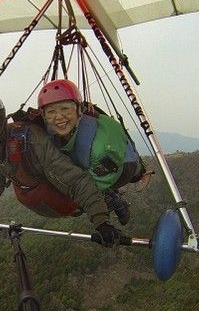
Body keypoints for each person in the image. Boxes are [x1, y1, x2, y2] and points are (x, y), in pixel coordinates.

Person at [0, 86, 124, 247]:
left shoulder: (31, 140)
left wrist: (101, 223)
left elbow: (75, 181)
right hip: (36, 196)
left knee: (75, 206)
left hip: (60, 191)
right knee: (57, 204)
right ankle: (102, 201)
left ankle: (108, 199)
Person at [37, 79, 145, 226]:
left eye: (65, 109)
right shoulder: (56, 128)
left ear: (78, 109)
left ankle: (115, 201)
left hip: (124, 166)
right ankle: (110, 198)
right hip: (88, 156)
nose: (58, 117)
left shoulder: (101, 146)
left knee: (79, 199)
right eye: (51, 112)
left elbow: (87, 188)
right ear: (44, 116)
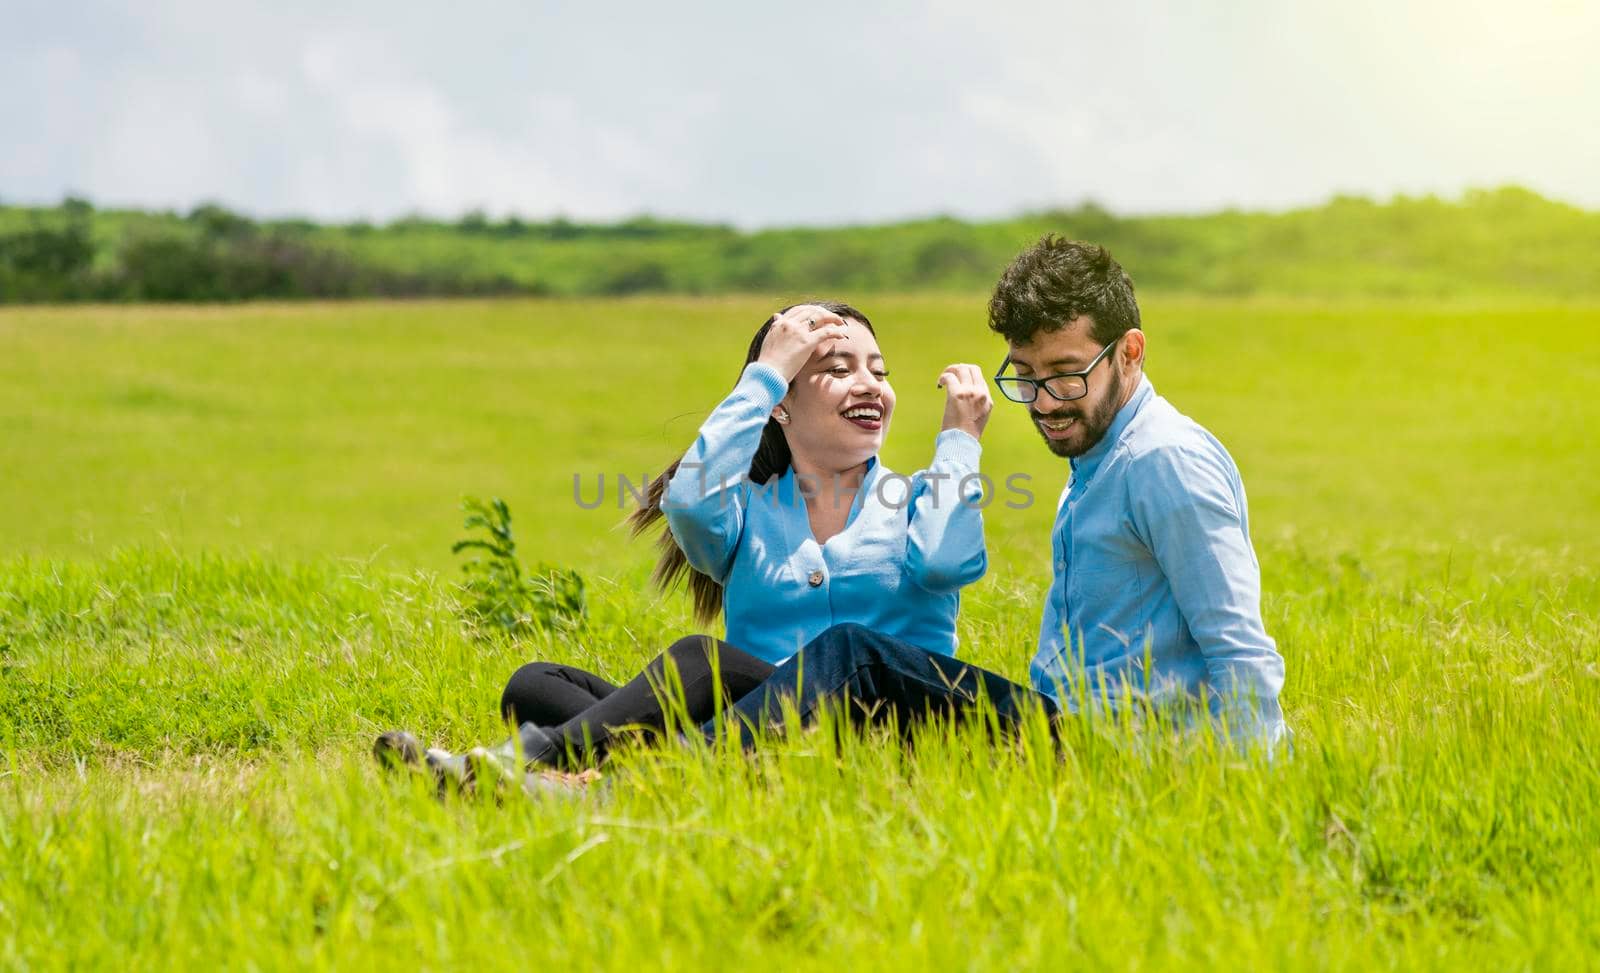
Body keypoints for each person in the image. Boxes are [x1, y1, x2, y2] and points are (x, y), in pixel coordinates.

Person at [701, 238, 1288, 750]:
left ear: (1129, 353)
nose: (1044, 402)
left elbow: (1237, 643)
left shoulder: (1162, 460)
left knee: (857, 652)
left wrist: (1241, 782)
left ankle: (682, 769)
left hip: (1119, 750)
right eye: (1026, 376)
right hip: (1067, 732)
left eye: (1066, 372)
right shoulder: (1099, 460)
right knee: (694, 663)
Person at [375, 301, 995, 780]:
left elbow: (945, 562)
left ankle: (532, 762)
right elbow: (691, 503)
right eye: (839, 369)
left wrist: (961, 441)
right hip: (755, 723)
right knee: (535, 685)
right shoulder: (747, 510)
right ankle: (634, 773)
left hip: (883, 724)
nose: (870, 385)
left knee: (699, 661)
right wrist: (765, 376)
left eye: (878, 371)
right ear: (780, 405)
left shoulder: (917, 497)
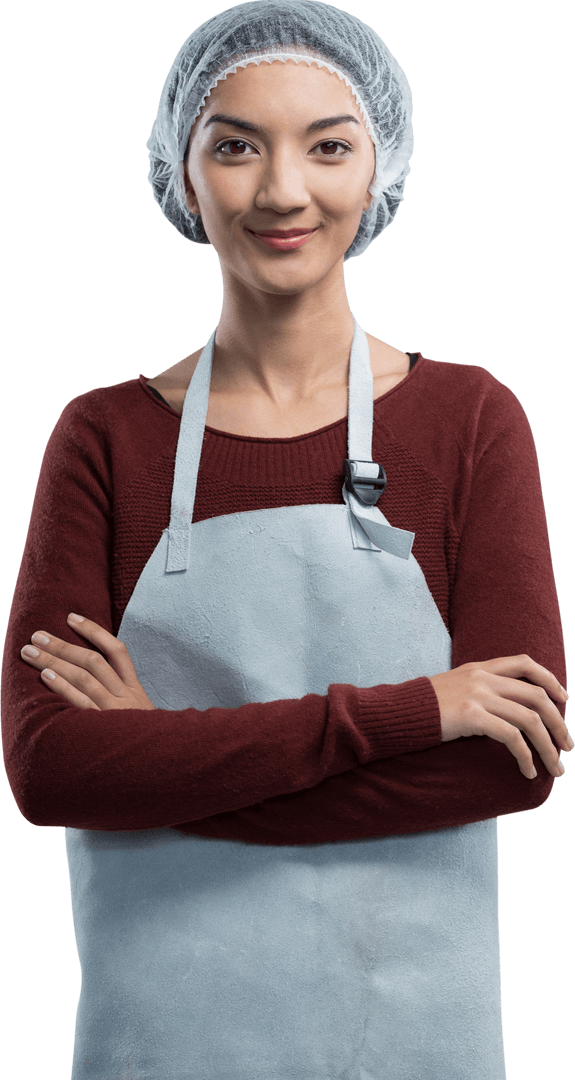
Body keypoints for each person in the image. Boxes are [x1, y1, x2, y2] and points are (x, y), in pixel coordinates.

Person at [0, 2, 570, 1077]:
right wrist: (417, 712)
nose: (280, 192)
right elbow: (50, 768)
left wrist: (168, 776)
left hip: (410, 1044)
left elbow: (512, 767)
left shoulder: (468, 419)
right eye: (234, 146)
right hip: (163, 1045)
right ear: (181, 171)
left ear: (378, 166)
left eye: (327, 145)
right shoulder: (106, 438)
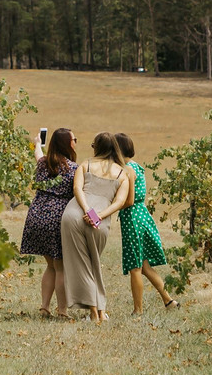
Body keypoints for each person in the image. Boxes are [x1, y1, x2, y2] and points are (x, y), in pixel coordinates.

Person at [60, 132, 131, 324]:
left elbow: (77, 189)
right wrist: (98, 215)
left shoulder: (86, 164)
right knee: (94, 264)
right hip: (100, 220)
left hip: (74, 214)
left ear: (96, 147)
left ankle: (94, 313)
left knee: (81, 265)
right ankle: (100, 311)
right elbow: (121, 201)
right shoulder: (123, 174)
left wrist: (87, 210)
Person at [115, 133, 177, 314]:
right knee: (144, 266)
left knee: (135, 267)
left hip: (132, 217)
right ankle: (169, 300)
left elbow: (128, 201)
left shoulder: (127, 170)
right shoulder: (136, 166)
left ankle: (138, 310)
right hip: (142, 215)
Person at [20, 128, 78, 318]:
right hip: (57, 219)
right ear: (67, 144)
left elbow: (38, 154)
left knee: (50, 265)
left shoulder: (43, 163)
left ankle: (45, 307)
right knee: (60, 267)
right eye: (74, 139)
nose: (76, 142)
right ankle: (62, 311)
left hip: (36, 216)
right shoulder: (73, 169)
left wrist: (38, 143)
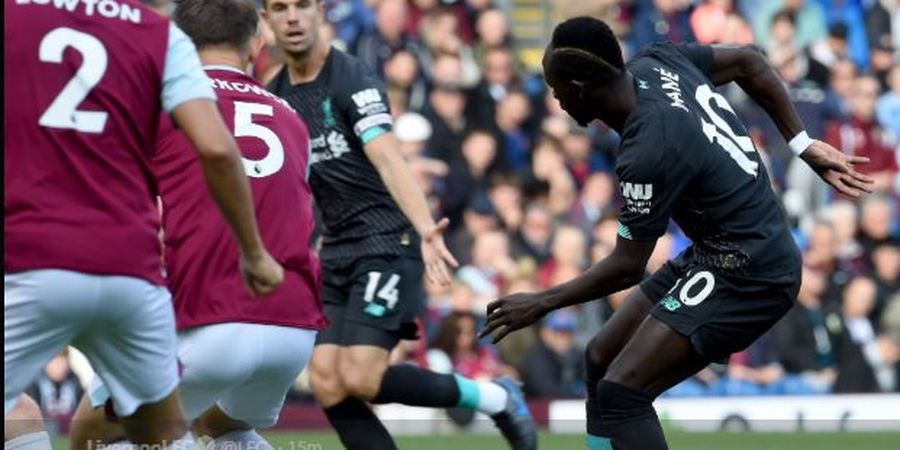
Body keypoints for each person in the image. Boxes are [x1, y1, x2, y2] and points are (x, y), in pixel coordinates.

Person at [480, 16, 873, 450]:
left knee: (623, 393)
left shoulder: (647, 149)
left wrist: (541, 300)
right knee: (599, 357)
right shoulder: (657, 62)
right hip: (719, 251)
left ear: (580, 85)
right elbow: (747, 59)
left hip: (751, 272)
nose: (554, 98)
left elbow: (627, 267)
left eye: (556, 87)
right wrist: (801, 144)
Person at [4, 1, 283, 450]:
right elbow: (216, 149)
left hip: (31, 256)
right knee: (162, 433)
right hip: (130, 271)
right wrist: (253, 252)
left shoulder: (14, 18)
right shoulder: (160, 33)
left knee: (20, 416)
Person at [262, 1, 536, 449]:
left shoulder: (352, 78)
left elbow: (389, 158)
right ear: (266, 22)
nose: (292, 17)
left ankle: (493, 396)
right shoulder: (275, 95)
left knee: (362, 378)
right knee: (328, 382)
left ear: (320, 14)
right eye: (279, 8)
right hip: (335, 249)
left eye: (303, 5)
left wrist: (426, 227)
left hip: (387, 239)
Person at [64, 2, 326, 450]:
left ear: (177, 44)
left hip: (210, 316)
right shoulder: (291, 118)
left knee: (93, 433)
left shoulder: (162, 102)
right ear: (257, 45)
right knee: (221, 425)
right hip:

┄┄┄┄┄┄┄┄┄┄

Exercise description: Where the data contains an image, skip the image and copy everything else exactly as it appears.

Response to the task:
Body keypoints for each person in the image. Boxes are [x1, y1, x2, y2] and points are (x, y), in pixel coordinates.

Person at [0, 86, 124, 247]:
left shoulder: (31, 140)
left wrist: (101, 223)
left elbow: (75, 181)
right hip: (36, 196)
left knee: (75, 206)
left hip: (60, 191)
right knee: (57, 204)
right ankle: (102, 201)
left ankle: (108, 199)
Person at [37, 79, 145, 226]:
left eye: (65, 109)
right shoulder: (56, 128)
left ear: (78, 109)
left ankle: (115, 201)
left hip: (124, 166)
right ankle: (110, 198)
right hip: (88, 156)
nose: (58, 117)
left shoulder: (101, 146)
left knee: (79, 199)
right eye: (51, 112)
left elbow: (87, 188)
right ear: (44, 116)
Body keypoints for each person in the image. Boxes are [x1, y1, x2, y2] and points are (x, y), in pixel coordinates.

Person at [701, 238, 1288, 750]:
left ear: (1129, 353)
nose: (1044, 402)
left elbow: (1237, 643)
left shoulder: (1162, 460)
left knee: (857, 652)
left wrist: (1241, 782)
left ankle: (682, 769)
left hip: (1119, 750)
right eye: (1026, 376)
right hip: (1067, 732)
left eye: (1066, 372)
right shoulder: (1099, 460)
right knee: (694, 663)
Person at [375, 301, 995, 780]:
left elbow: (945, 562)
left ankle: (532, 762)
right elbow: (691, 503)
right eye: (839, 369)
left wrist: (961, 441)
right hip: (755, 723)
right knee: (535, 685)
right shoulder: (747, 510)
right ankle: (634, 773)
left hip: (883, 724)
nose: (870, 385)
left knee: (699, 661)
right wrist: (765, 376)
left eye: (878, 371)
right ear: (780, 405)
left shoulder: (917, 497)
Body keypoints for each person in the image. Boxes are [x1, y1, x2, y2] and points are (x, y), in pixel coordinates.

Person at [0, 2, 570, 1077]:
right wrist: (417, 712)
nose: (280, 192)
right elbow: (50, 768)
left wrist: (168, 776)
left hip: (410, 1044)
left elbow: (512, 767)
left shoulder: (468, 419)
right eye: (234, 146)
right hip: (163, 1045)
right ear: (181, 171)
left ear: (378, 166)
left eye: (327, 145)
right shoulder: (106, 438)
Body keypoints for each person in the image. Boxes are [x1, y1, x2, y2] and points are (x, y), in pixel coordinates.

Person at [60, 132, 131, 324]:
left elbow: (77, 189)
right wrist: (98, 215)
left shoulder: (86, 164)
right knee: (94, 264)
right hip: (100, 220)
left hip: (74, 214)
left ear: (96, 147)
left ankle: (94, 313)
left knee: (81, 265)
right ankle: (100, 311)
right elbow: (121, 201)
right shoulder: (123, 174)
left wrist: (87, 210)
Person at [115, 133, 177, 314]:
right knee: (144, 266)
left knee: (135, 267)
left hip: (132, 217)
right ankle: (169, 300)
left elbow: (128, 201)
left shoulder: (127, 170)
right shoulder: (136, 166)
left ankle: (138, 310)
right hip: (142, 215)
Person at [20, 128, 78, 318]:
right hip: (57, 219)
right ear: (67, 144)
left elbow: (38, 154)
left knee: (50, 265)
left shoulder: (43, 163)
left ankle: (45, 307)
right knee: (60, 267)
right eye: (74, 139)
nose: (76, 142)
right ankle: (62, 311)
left hip: (36, 216)
right shoulder: (73, 169)
left wrist: (38, 143)
Body keypoints for each person in the image. Boxes are [x1, y1, x2, y2] and points are (x, y), in pixel coordinates.

Person at [480, 16, 873, 450]:
left knee: (623, 393)
left shoulder: (647, 149)
left wrist: (541, 300)
right knee: (599, 357)
right shoulder: (657, 62)
right hip: (719, 251)
left ear: (580, 85)
right elbow: (747, 59)
left hip: (751, 272)
nose: (554, 98)
left elbow: (627, 267)
left eye: (556, 87)
right wrist: (801, 144)
Person at [4, 1, 283, 450]:
right elbow: (216, 149)
left hip: (31, 256)
right knee: (162, 433)
right hip: (130, 271)
right wrist: (253, 252)
left shoulder: (14, 18)
right shoulder: (160, 33)
left knee: (20, 416)
Person at [262, 1, 536, 449]:
left shoulder: (352, 78)
left elbow: (389, 158)
right ear: (266, 22)
nose: (292, 17)
left ankle: (493, 396)
right shoulder: (275, 95)
left knee: (362, 378)
right knee: (328, 382)
left ear: (320, 14)
right eye: (279, 8)
right hip: (335, 249)
left eye: (303, 5)
left wrist: (426, 227)
left hip: (387, 239)
Person at [64, 2, 326, 450]:
left ear: (177, 44)
left hip: (210, 316)
right shoulder: (291, 118)
left knee: (93, 433)
left shoulder: (162, 102)
right ear: (257, 45)
right knee: (221, 425)
right hip:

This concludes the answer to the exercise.